### Activity
Retype the data that follows with no alterations, please.

<<<<

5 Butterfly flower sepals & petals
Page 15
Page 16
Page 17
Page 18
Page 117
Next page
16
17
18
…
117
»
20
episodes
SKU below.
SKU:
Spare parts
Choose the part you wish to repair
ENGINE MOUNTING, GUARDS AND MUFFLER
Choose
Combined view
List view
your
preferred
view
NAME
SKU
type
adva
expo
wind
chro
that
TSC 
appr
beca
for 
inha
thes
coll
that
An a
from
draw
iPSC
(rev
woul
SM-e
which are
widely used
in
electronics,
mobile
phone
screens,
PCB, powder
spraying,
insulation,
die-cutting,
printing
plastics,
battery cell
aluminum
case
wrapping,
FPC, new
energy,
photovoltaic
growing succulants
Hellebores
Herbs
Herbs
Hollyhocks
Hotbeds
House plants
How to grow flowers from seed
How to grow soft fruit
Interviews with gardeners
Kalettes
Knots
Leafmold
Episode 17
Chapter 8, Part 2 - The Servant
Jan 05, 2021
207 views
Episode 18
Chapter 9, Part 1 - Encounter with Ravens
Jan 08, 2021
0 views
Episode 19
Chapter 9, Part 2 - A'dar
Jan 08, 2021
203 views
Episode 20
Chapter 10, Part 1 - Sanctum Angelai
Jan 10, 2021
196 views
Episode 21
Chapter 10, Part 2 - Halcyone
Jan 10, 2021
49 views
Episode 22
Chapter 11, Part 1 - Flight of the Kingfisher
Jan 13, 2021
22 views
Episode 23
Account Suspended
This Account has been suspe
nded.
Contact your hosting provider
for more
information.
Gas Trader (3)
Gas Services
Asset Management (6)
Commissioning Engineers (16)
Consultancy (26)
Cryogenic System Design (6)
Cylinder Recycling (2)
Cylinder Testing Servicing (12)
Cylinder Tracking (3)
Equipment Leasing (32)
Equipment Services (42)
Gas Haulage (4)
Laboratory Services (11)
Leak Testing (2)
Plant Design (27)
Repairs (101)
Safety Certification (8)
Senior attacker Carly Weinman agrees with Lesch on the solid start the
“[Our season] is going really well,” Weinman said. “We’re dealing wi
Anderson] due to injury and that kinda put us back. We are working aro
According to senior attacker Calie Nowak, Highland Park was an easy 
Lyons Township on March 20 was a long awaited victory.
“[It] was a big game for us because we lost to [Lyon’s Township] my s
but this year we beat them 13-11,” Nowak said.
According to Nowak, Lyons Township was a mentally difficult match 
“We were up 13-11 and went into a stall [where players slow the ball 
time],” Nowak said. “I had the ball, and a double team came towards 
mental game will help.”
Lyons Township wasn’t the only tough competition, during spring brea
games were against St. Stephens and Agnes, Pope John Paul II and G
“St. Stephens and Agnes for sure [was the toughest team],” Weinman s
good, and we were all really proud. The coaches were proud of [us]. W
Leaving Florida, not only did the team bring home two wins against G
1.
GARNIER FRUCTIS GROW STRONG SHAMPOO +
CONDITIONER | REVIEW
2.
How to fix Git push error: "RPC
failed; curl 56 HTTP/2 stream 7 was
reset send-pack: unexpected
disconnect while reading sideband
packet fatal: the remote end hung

>>>>

### Answer box
5 Butterfly flower sepals & petals
Page 15
Page 16
Page 17
Page 18
Page 117
Next page
16
17
18
…
117
»
20
episodes
SKU below.
SKU:
Spare parts
Choose the part you wish to repair
ENGINE MOUNTING, GUARDS AND MUFFLER
Choose
Combined view
List view
your
preferred
view
NAME
SKU
type
adva
expo
wind
chro
that
TSC 
appr
beca
for 
inha
thes
coll
that
An a
from
draw
iPSC
(rev
woul
SM-e
which are
widely used
in
electronics,
mobile
phone
screens,
PCB, powder
spraying,
insulation,
die-cutting,
printing
plastics,
battery cell
aluminum
case
wrapping,
FPC, new
energy,
photovoltaic
growing succulants
Hellebores
Herbs
Herbs
Hollyhocks
Hotbeds
House plants
How to grow flowers from seed
How to grow soft fruit
Interviews with gardeners
Kalettes
Knots
Leafmold
Episode 17
Chapter 8, Part 2 - The Servant
Jan 05, 2021
207 views
Episode 18
Chapter 9, Part 1 - Encounter with Ravens
Jan 08, 2021
0 views
Episode 19
Chapter 9, Part 2 - A'dar
Jan 08, 2021
203 views
Episode 20
Chapter 10, Part 1 - Sanctum Angelai
Jan 10, 2021
196 views
Episode 21
Chapter 10, Part 2 - Halcyone
Jan 10, 2021
49 views
Episode 22
Chapter 11, Part 1 - Flight of the Kingfisher
Jan 13, 2021
22 views
Episode 23
Account Suspended
This Account has been suspe
nded.
Contact your hosting provider
for more
information.
Gas Trader (3)
Gas Services
Asset Management (6)
Commissioning Engineers (16)
Consultancy (26)
Cryogenic System Design (6)
Cylinder Recycling (2)
Cylinder Testing Servicing (12)
Cylinder Tracking (3)
Equipment Leasing (32)
Equipment Services (42)
Gas Haulage (4)
Laboratory Services (11)
Leak Testing (2)
Plant Design (27)
Repairs (101)
Safety Certification (8)
Senior attacker Carly Weinman agrees with Lesch on the solid start the
“[Our season] is going really well,” Weinman said. “We’re dealing wi
Anderson] due to injury and that kinda put us back. We are working aro
According to senior attacker Calie Nowak, Highland Park was an easy 
Lyons Township on March 20 was a long awaited victory.
“[It] was a big game for us because we lost to [Lyon’s Township] my s
but this year we beat them 13-11,” Nowak said.
According to Nowak, Lyons Township was a mentally difficult match 
“We were up 13-11 and went into a stall [where players slow the ball 
time],” Nowak said. “I had the ball, and a double team came towards 
mental game will help.”
Lyons Township wasn’t the only tough competition, during spring brea
games were against St. Stephens and Agnes, Pope John Paul II and G
“St. Stephens and Agnes for sure [was the toughest team],” Weinman s
good, and we were all really proud. The coaches were proud of [us]. W
Leaving Florida, not only did the team bring home two wins against G
1.
GARNIER FRUCTIS GROW STRONG SHAMPOO +
CONDITIONER | REVIEW
2.
How to fix Git push error: "RPC
failed; curl 56 HTTP/2 stream 7 was
reset send-pack: unexpected
disconnect while reading sideband
packet fatal: the remote end hung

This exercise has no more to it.